Synnex posted double-digit sales and profit growth for its second-quarter earnings after seeing continued boosts from Windows XP support expiration and strong growth in the Japanese market.

For the second fiscal quarter ended May 31, Synnex sales jumped 33.3 percent over the same quarter the year before to $3.4 billion. Net income for the quarter was $39.6 million, an increase of 28.5 percent over the same quarter last year.

Breaking it down, Synnex's technology solutions division posted sales of $3.16 billion, a rise of 24.2 percent over the same quarter last year, with net income of $70.1 million.

Related: Synnex CEO: SMB VARs Need To Embrace Cloud, Recurring Revenue Opportunities

"Once again, we had amazing growth in our technology solutions business," CEO Kevin Murai said in an interview with CRN after the earnings call. "That's exciting. I think what that speaks to is our execution, really having the right go-to-market strategy, the right partners and really funding growth."

For Synnex's Concentrix division, the distributor had sales of $293.5 million, up significantly from $46.7 million the same quarter the year before due to the company's $505 million acquisition of IBM's Customer Care business last October. The Concentrix division lost $2.2 million in the second quarter due primarily to acquisition-related integration costs after posting a profit of $3.3 million in the second quarter last year.

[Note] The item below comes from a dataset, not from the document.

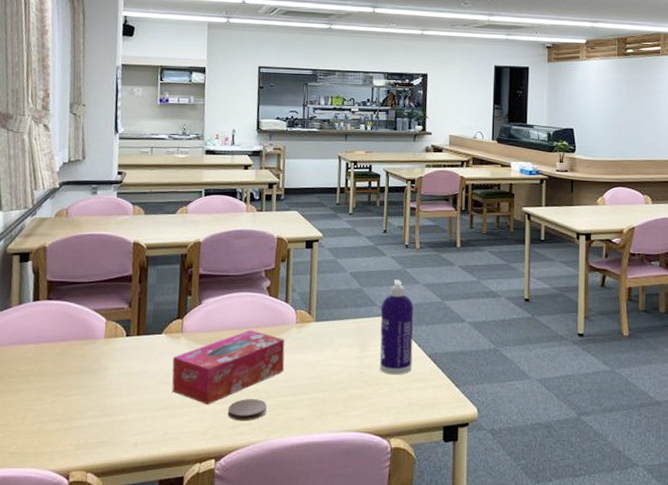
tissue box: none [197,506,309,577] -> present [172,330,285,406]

"The overall performance in Concentrix was excellent, well on track to where we needed to be," Murai said in the interview with CRN.

Murai said that the integration of the IBM Customer Care business is almost complete, with 99 percent of the acquisition completed. CFO Marshall Witt said that Synnex expects one-time costs to begin declining in the second half of the fiscal year as the acquisition is anticipated to be fully completed in the next quarter.

Driving growth in the technology solutions business were two "tailwinds," Murai said on the earnings call, of Windows XP support expiration and consumption tax increases in Japan. Murai said on the call that Synnex saw strong demand in almost all markets and products. While Synnex expects the Windows XP support expiration boost to dwindle going forward, Murai said that through the second quarter the distributor saw Windows XP expiration causing strong PC sales and other ripple effects, including mobility, networking, security, Wi-Fi and peripherals.

"We saw great benefit from that. Really I think it had the impact of raising the water level of demand across a broader range of IT products," Murai told CRN. "We are starting to see the positive impact from Windows XP start to subside right now, but the good news is the overall water level is still higher, we're still seeing very strong demand there across the board."

In addition, Murai said on the call that Synnex saw a huge boost from its Japanese business, from both XP and also the April consumption tax increase. Murai didn’t specify how much the Japanese market was up, only saying it was in line with the previous quarter, which saw around 40 percent growth.

"In particular in Japan, we achieved what I would consider to be North American-type operating margins for that quarter. We do see the demand in Japan normalizing, because both of those drivers, Windows XP as well as the consumption tax increase are now over. ... We do expect by the way to grow faster than the market in Japan, but we also don't expect to see the same kind of profit performance in Japan than we saw in Q2," Murai said on the earnings call.

For the next quarter, Synnex said that it expects revenue to be between $3.3 billion and $3.4 billion. Despite the dwindling benefits of Windows XP expiration, Murai said on the call that Synnex expects continued strong IT demand across all geographies.